Questions on the material |
1. Summarize the news article about a mother and son's Half Ironman triathlon in two sentences.
2. According to the news article about a mother and son's Half Ironman triathlon, why was Ross Turner unable to take part?

━━━━━ Excerpted passage ━━━━━

Mother and son, they’re back on track.
Well, at least on a new track — a trek to one of the most grueling challenges an athlete can take on.
It had been 10 years since Patty Lane had competed in a Half Ironman triathlon. Her son, Ross, was 7 at the time.
On Sunday, they completed one together.
“My mom started when I was young, and I competed some then too,” said Ross, a Russell High School senior and member of both the cross country and baseball teams. “I started running a lot this summer and decided to pick it back up.”
A Half Ironman consists of 1.2 miles swimming, 56 miles biking and 13.1 miles running, all in succession. The swimming takes place in open water.
Ross, Patty and Russell graduate Ross Turner spent the past several months training and competing in six triathlons, with the toughest being an Olympic-style event, in preparation for the Half Ironman. Turner was unable to participate because of school obligations.

━━━━━ Given information ━━━━━

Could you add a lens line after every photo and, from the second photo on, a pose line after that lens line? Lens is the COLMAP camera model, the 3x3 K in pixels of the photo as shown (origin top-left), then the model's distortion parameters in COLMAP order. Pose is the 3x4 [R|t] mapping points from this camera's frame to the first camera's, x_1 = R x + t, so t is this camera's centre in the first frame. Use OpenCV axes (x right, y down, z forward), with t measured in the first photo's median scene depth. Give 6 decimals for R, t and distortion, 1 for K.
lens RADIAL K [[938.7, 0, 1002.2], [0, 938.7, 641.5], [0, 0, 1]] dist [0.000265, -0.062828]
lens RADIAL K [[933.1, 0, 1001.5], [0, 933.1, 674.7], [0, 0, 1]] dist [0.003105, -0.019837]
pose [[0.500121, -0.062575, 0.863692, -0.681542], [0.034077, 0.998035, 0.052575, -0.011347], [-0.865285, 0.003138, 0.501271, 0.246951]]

━━━━━
━━━━━ Given information ━━━━━

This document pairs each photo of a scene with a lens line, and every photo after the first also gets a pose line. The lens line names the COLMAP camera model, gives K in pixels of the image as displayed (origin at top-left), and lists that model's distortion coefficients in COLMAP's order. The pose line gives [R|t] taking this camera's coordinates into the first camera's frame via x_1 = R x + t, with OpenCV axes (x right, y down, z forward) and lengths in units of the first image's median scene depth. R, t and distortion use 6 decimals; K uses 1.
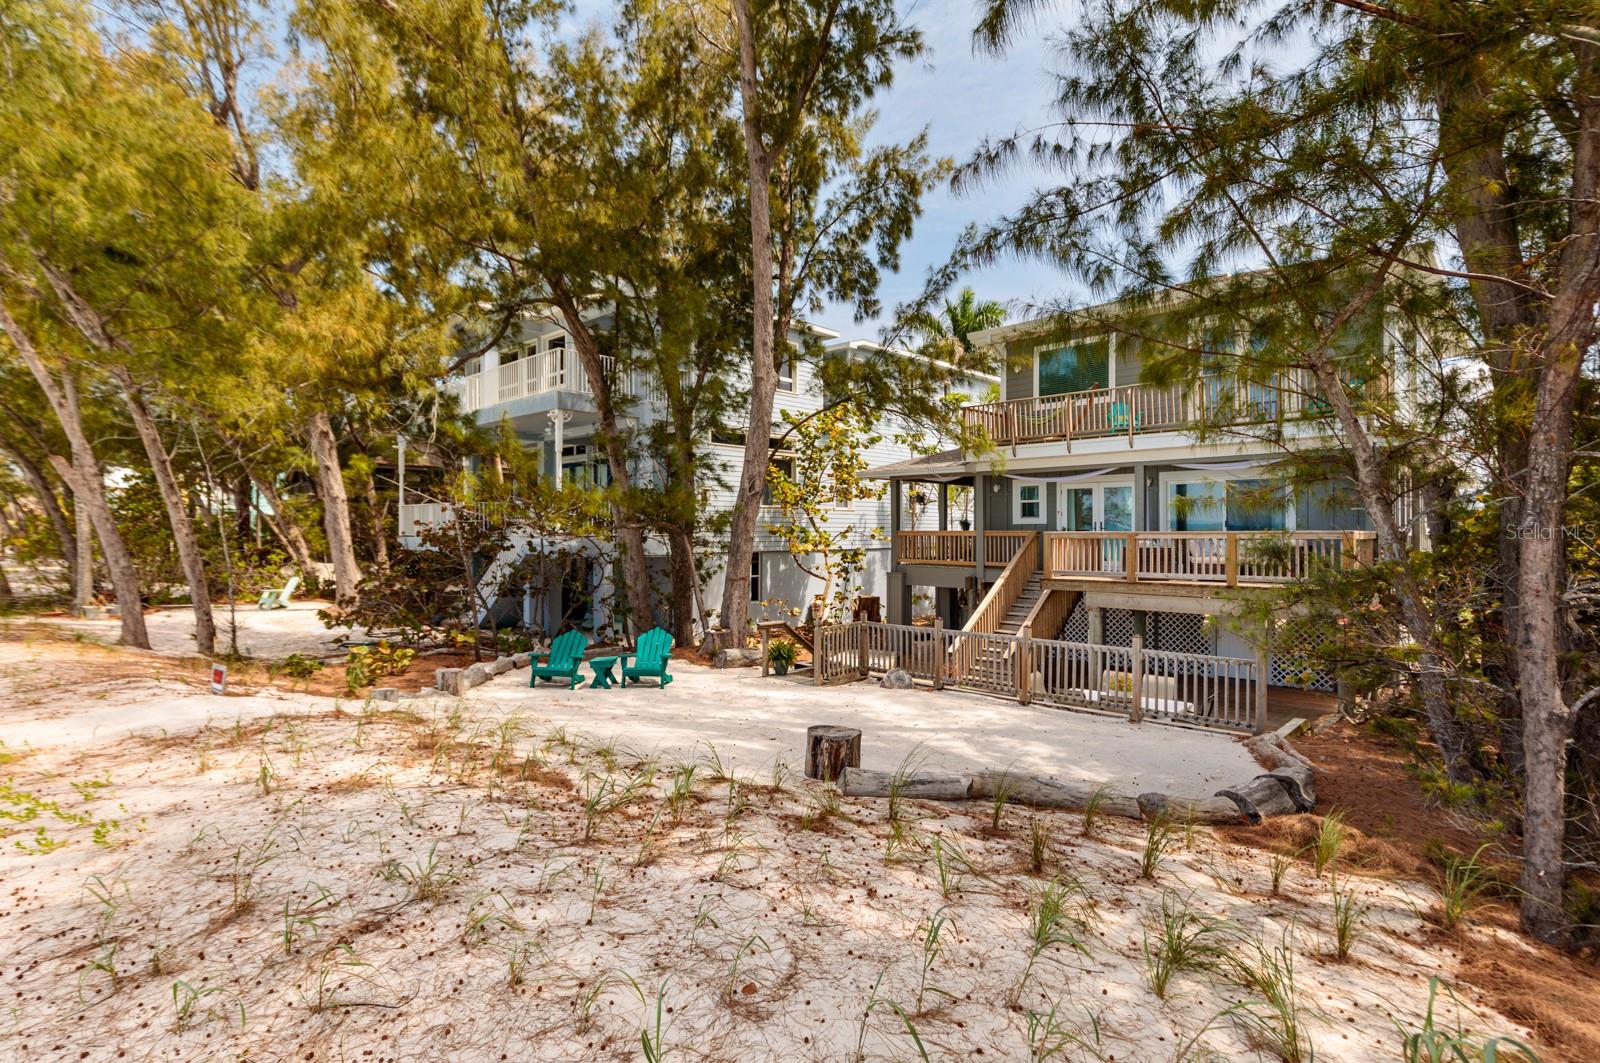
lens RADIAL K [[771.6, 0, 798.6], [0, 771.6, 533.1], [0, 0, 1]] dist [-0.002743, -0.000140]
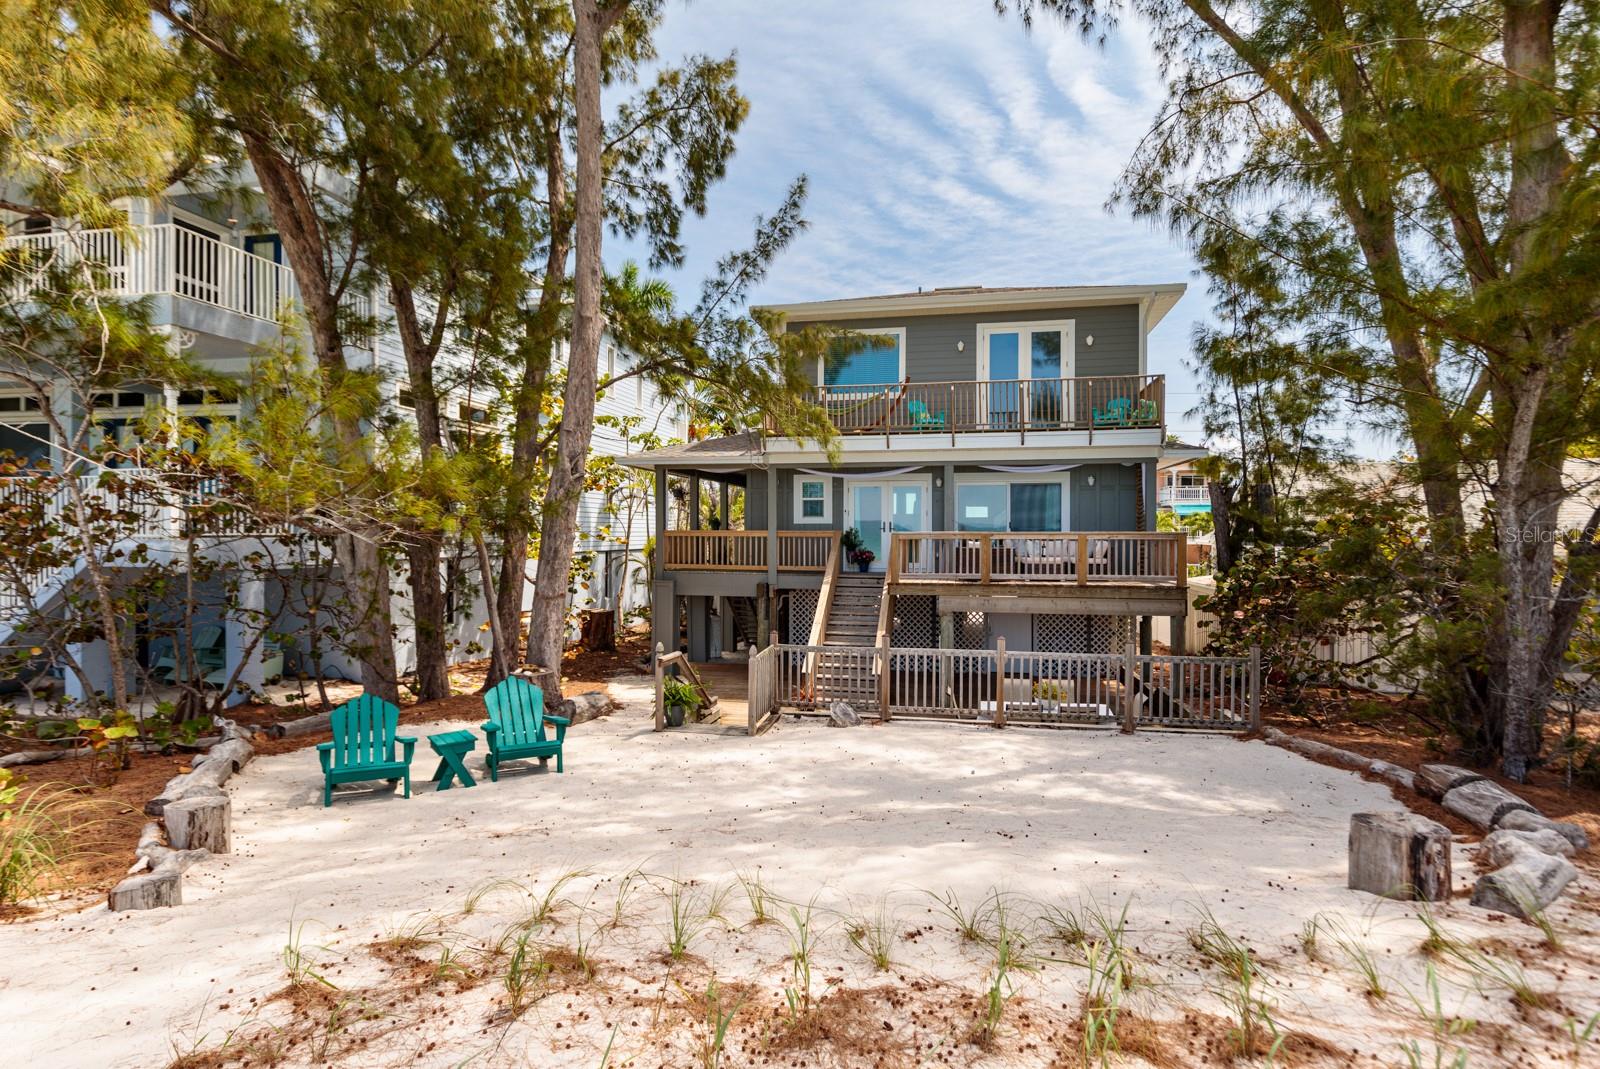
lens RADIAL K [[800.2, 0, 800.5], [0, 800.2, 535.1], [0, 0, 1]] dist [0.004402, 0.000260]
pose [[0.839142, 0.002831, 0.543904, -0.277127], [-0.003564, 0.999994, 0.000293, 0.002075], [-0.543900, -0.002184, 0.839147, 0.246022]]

━━━━━

Responses by item number |
1. Patty Lane and her son Ross, a Russell High School senior, completed a Half Ironman triathlon together on Sunday, ten years after Patty had last competed in one. To prepare for the race of 1.2 miles of swimming, 56 miles of biking and 13.1 miles of running in succession, they spent several months training and competing in six triathlons.

2. He was unable to participate because of school obligations.